The secretary has long championed the diversification of the country’s export markets to ensure that local industries are safeguarded from policy changes to its number one export market, the US.
“The US tariff is really up to the US, so we just have to adapt to whatever changes or whatever they want from us. But on the side of the exporters, they need to find other markets also,” she added.
Roque said the government is taking charge of expanding the country’s export markets through business missions and state visits headed by none other than President Marcos.
During the visit to India earlier this month, the government secured 18 business deals with Indian companies, with investment pledges totaling $466 million.
As part of the government’s efforts, she said the next business mission will be to Cambodia next month, with additional visits to the US, Japan, and France already planned.

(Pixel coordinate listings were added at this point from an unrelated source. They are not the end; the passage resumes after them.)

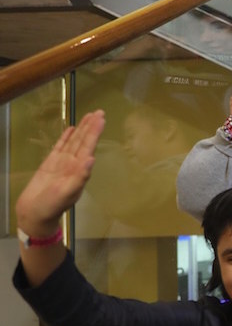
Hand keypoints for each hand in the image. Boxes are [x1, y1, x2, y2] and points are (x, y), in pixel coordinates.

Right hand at [15, 110, 104, 236]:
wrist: (35, 213)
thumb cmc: (52, 206)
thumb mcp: (67, 193)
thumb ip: (80, 177)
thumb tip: (91, 159)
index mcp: (79, 170)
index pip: (89, 147)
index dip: (95, 133)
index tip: (102, 119)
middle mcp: (73, 164)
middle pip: (84, 141)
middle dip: (92, 127)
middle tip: (100, 112)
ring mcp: (62, 163)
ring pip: (73, 142)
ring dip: (82, 129)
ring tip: (89, 116)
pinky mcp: (50, 163)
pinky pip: (60, 147)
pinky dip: (66, 137)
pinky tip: (72, 129)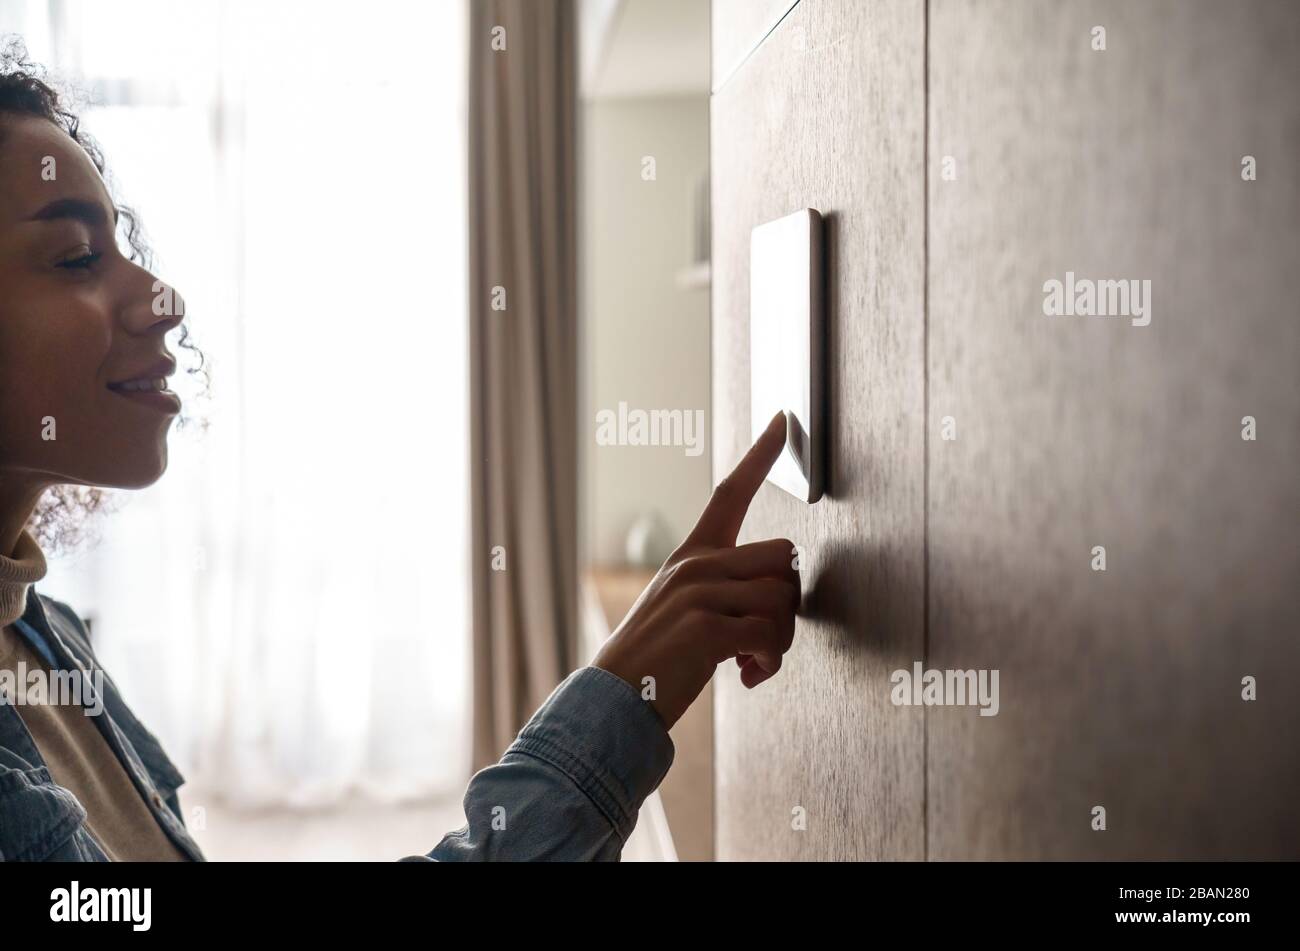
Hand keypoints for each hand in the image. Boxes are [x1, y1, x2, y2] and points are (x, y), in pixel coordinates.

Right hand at [593, 411, 799, 729]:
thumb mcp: (685, 608)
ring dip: (780, 640)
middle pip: (783, 557)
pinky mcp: (706, 627)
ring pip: (783, 598)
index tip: (784, 419)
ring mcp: (700, 592)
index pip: (730, 492)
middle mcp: (697, 563)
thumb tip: (779, 599)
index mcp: (693, 554)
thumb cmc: (658, 657)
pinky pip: (771, 636)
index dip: (761, 455)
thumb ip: (725, 589)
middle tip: (761, 638)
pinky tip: (746, 676)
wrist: (615, 697)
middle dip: (787, 603)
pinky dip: (768, 664)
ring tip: (750, 662)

Complementing these foreign trips, the government is targeting several trade agreements (FTA) with its trade allies to further spur access to exports and investments.
Roque said her agency is currently working on refining the Japan–Philippines Economic Partnership Agreement (JPEPA) to enhance the country’s exports to the Asian giant, particularly for agricultural exports such as bananas.

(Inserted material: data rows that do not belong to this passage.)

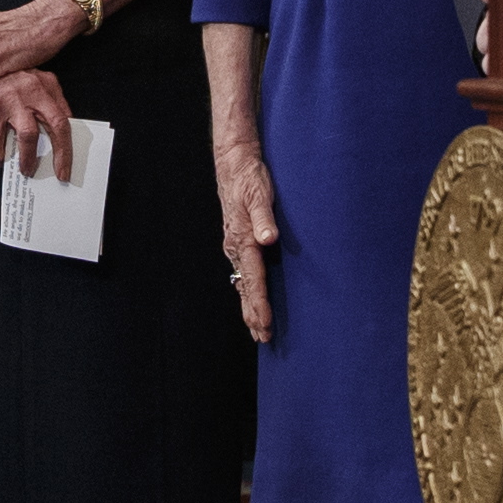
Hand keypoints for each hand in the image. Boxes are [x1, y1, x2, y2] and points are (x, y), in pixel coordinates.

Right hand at [0, 64, 75, 176]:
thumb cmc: (16, 78)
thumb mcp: (40, 84)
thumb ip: (54, 104)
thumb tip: (65, 133)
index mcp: (47, 85)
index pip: (63, 121)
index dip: (65, 149)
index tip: (64, 169)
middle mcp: (31, 90)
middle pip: (52, 127)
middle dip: (54, 155)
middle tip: (53, 173)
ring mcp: (11, 97)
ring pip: (27, 135)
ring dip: (27, 157)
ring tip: (26, 169)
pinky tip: (0, 159)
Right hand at [216, 142, 282, 343]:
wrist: (234, 164)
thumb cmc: (249, 178)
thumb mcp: (259, 194)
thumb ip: (265, 218)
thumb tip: (268, 239)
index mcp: (242, 239)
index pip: (253, 278)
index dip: (259, 303)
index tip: (265, 323)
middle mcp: (235, 247)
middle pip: (245, 288)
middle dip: (253, 314)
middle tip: (263, 337)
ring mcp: (234, 246)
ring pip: (241, 283)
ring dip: (249, 307)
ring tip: (257, 328)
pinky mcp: (237, 242)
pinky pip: (241, 273)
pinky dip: (246, 292)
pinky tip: (250, 300)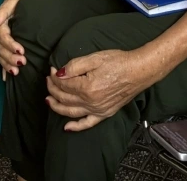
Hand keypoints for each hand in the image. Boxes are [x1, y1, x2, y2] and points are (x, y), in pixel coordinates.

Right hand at [0, 0, 33, 73]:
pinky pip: (4, 56)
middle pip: (1, 48)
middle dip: (10, 57)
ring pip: (1, 54)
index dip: (10, 45)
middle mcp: (2, 31)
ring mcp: (6, 38)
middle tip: (22, 62)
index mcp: (2, 21)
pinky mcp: (11, 43)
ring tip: (17, 72)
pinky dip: (4, 68)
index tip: (22, 51)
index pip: (2, 36)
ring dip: (7, 64)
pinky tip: (6, 78)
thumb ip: (3, 10)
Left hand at [45, 49, 160, 130]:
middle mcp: (90, 102)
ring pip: (71, 112)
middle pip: (64, 98)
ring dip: (57, 107)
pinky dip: (76, 127)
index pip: (63, 84)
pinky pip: (87, 123)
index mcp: (87, 87)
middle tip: (48, 81)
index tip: (51, 70)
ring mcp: (98, 110)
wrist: (139, 71)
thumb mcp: (94, 58)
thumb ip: (74, 66)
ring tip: (48, 100)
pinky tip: (66, 127)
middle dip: (52, 89)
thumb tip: (59, 73)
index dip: (54, 77)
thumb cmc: (118, 62)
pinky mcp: (105, 114)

Other trade agreements on the pipeline include the United Arab Emirates (UAE), Canada, Chile, the European Union, and the Comprehensive and Progressive Agreement for Trans-Pacific Partnership (CPTPP).
“The world is the market. If you look at their population as compared to the world, it will show you that we should really find other avenues to explore,” Roque said.

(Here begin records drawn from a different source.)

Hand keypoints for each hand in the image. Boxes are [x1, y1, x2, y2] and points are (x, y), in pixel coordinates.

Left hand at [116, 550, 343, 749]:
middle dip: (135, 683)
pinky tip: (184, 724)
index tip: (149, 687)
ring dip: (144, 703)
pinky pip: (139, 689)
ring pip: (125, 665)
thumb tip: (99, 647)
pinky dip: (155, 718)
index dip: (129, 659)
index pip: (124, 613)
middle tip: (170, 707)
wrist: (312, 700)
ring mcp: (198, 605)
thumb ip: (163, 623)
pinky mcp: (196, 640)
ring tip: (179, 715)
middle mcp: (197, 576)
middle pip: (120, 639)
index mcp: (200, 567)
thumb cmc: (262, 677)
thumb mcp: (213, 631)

In the same breath, the secretary said the country’s exports could also look into exploring more of the local market, leveraging the country’s economic over 115 million population,
Further, she said that foreign investments will likely be more robust in the second half of the year once tariff-induced jitters finally subside.
Currently, the Philippines shares the 19 percent tariff rate with four other Southeast Asia countries, namely Cambodia, Malaysia, Thailand, and Indonesia.
“I think when our Southeast Asian neighbors, once their actual percentage compared to us comes out, then I think it will settle down,” said Roque.
“Then the business people can already choose whether to really stay here or [not]. But I think we’ll still have an edge because 19 percent is not that big compared to the other countries,” she continued.